Bimbola Oyesola, Geneva, Switzerland
Over 70 million people have been displaced globally by war, violence, and sometimes by the combination of poverty or climate change, the United Nations (UN) has said.
The United Nations High Commissioner for Refugees (UNHCR), Filippo Grandi, speaking at the ongoing 108th session of the International Labour Conference (ILC), which coincides with the Centenary celebration of the International Labour Organization (ILO) in Geneva, said as a result of being displaced, this category of people are fundamentally and often excluded from the transformation benefit enjoyed by others in the world of work.

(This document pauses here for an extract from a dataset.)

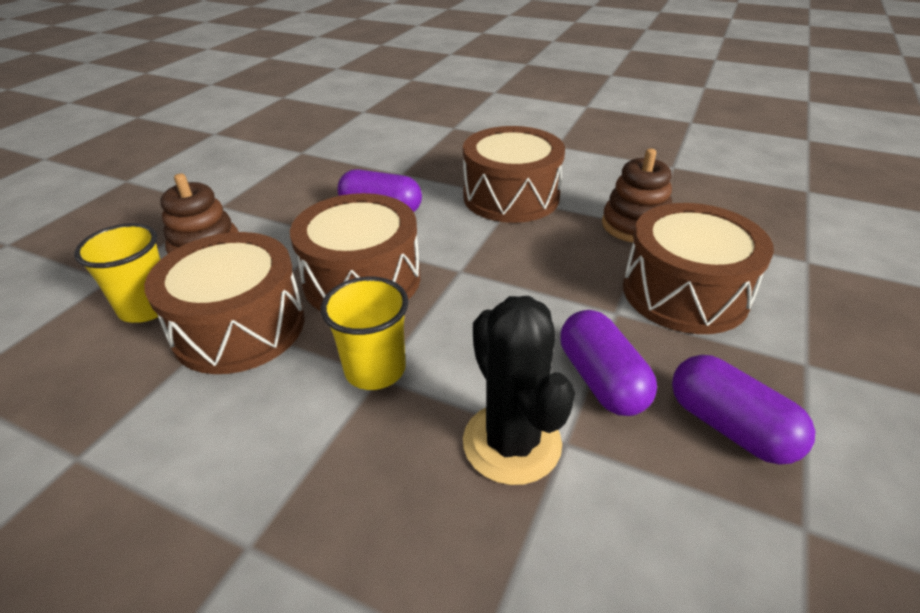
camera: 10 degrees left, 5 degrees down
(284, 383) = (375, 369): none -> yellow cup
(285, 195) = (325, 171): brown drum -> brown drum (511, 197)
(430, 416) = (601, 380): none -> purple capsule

Grandi, who was speaking at a Thematic Forum held during the ongoing Conference, said: “Eighty five per cent of refugees who are displaced – stateless people – are in poor and middle income countries. Most of their access to work is informal.
“Their exclusion is multiple and has a lot of impact on their ability to work. They have no documentation, and often no freedom of movement. They are excluded from financial services and the digital gap is particularly big, and education is a remote opportunity.”
Meanwhile, Labour experts who spoke at the special forum, said advances in technology such as artificial intelligence, automation and robotics would create new jobs.
But they added that workers should adjust to the challenges created in the world of work, to be able to cope with the new trend.
Speakers at the thematic forum discussed how to manage the way digital technologies are transforming the world of work, so that they lead to the creation of decent work.
The debate was held at the ILO Centenary Conference.; and the participants were made up of representatives of workers, employers, governments, the private sector and international organizations.
According to them, such challenges have made it necessary for workers to continually “re-skill and up-skill” over the life course.
The Deputy Director-General for Field Operations and Partnerships of the ILO, Moussa Oumarou, who set the stage for the discussion stressed the need to urgently tackle the mounting challenges in the world of work.
He said: “Advances in technology – artificial intelligence, automation and robotics – are all going to create new jobs. But some people will have to adapt, and it’s up to us to work collectively to ensure that the social safety net enables them to manage this transition successfully.
“Skills are part of the picture. Today’s skills will not match the jobs of tomorrow, and recently acquired know-how risks being quickly outdated.”
Also, the Secretary General of the Organisation for Economic Co-operation and Development (OECD), Jose Angel Gurría Trevino, stated that the forces of digitalisation, globalisation and demographic change would provide great potential to improve lives; adding that four out of 10 jobs created in OECD countries now are in digital-intensive sectors.
He stated: “But at the same time, 14 per cent of the workforce today is highly exposed to being displaced by technology, an additional 32 per cent being disrupted by technology. So about half the workforce altogether is impacted by technology; about half the workforce is not prepared for operating in highly technological work environments.”